Material to process
:::

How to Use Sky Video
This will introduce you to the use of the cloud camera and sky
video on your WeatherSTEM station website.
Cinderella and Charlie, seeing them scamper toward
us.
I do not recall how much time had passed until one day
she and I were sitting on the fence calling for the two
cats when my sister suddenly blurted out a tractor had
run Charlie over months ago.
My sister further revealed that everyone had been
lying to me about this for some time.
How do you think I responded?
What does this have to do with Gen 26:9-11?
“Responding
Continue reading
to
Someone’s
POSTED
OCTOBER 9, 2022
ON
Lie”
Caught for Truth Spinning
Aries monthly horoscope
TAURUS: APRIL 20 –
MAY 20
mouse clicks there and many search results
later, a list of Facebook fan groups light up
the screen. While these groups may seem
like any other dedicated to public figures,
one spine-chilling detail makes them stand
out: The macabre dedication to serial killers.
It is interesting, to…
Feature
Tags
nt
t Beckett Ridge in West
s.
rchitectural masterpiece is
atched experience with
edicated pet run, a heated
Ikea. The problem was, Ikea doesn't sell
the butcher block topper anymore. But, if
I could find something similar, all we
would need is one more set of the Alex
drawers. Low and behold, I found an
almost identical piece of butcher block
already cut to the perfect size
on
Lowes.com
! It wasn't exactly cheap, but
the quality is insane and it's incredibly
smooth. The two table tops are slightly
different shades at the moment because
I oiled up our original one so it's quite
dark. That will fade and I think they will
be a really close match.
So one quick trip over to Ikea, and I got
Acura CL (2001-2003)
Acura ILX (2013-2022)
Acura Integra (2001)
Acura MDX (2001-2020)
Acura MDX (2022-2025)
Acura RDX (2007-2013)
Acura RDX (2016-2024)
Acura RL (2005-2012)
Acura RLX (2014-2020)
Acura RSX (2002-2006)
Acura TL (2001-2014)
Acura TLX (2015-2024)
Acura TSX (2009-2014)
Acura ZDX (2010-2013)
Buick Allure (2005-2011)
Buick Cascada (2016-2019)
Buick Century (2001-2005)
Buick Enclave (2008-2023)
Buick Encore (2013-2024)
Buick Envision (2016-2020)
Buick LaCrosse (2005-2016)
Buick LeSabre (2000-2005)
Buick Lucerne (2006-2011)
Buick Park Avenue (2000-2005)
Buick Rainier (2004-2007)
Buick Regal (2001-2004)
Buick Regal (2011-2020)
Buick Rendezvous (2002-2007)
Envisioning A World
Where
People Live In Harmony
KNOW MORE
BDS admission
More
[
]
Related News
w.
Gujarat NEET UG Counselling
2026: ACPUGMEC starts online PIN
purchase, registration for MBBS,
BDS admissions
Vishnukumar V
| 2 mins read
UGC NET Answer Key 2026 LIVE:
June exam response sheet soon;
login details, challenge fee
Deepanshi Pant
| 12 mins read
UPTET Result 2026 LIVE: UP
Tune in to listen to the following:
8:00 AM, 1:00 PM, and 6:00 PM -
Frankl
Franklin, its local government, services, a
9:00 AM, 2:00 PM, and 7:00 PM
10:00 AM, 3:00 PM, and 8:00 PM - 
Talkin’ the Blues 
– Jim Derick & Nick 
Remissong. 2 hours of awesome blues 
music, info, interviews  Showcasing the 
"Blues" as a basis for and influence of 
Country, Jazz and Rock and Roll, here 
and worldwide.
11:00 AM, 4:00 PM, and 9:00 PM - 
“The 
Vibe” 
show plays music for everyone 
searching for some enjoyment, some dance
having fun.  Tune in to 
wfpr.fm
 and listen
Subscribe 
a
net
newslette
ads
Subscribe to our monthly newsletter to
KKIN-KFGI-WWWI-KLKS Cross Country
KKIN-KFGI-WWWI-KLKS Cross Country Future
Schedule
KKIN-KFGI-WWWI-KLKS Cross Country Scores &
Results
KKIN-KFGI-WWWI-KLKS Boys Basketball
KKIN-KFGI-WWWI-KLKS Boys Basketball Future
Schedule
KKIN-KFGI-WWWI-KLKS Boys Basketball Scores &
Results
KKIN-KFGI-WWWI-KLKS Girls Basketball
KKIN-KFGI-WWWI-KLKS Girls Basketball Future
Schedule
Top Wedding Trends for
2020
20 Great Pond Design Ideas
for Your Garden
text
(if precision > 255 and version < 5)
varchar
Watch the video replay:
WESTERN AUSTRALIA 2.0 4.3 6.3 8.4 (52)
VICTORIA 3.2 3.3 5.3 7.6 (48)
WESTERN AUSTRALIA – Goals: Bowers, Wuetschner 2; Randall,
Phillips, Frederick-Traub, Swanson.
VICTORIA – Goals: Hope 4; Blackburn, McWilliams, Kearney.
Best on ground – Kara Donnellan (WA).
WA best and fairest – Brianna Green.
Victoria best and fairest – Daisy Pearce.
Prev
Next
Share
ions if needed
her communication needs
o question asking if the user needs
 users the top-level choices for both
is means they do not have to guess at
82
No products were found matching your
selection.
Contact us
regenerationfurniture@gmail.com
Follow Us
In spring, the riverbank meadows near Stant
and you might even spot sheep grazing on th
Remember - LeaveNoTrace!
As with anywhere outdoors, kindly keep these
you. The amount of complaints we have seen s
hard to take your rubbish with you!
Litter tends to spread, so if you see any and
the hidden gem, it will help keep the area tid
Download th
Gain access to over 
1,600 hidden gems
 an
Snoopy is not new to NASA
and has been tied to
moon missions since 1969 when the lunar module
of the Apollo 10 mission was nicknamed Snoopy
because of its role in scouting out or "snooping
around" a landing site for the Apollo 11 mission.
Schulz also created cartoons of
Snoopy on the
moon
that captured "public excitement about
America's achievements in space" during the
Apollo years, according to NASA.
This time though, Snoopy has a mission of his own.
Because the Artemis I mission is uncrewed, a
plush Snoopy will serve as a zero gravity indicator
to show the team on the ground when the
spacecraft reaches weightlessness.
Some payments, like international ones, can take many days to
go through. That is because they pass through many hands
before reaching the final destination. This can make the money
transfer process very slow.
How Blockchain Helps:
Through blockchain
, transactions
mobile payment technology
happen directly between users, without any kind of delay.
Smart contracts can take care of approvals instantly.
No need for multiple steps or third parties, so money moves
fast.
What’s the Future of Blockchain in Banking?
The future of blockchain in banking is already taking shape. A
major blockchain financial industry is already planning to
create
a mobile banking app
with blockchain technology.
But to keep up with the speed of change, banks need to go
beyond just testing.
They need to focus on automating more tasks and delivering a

:::

Aim of the exercise
Rewrite the stretch from the start of the items through the line that contains "Ikea. The problem was, Ikea doesn't sell" as a Markdown table with the columns Row and Line, skipping any blank lines.

Result of the task
| Row | Line |
|---|---|
| 1 | How to Use Sky Video |
| 2 | This will introduce you to the use of the cloud camera and sky |
| 3 | video on your WeatherSTEM station website. |
| 4 | Cinderella and Charlie, seeing them scamper toward |
| 5 | us. |
| 6 | I do not recall how much time had passed until one day |
| 7 | she and I were sitting on the fence calling for the two |
| 8 | cats when my sister suddenly blurted out a tractor had |
| 9 | run Charlie over months ago. |
| 10 | My sister further revealed that everyone had been |
| 11 | lying to me about this for some time. |
| 12 | How do you think I responded? |
| 13 | What does this have to do with Gen 26:9-11? |
| 14 | “Responding |
| 15 | Continue reading |
| 16 | to |
| 17 | Someone’s |
| 18 | POSTED |
| 19 | OCTOBER 9, 2022 |
| 20 | ON |
| 21 | Lie” |
| 22 | Caught for Truth Spinning |
| 23 | Aries monthly horoscope |
| 24 | TAURUS: APRIL 20 – |
| 25 | MAY 20 |
| 26 | mouse clicks there and many search results |
| 27 | later, a list of Facebook fan groups light up |
| 28 | the screen. While these groups may seem |
| 29 | like any other dedicated to public figures, |
| 30 | one spine-chilling detail makes them stand |
| 31 | out: The macabre dedication to serial killers. |
| 32 | It is interesting, to… |
| 33 | Feature |
| 34 | Tags |
| 35 | nt |
| 36 | t Beckett Ridge in West |
| 37 | s. |
| 38 | rchitectural masterpiece is |
| 39 | atched experience with |
| 40 | edicated pet run, a heated |
| 41 | Ikea. The problem was, Ikea doesn't sell |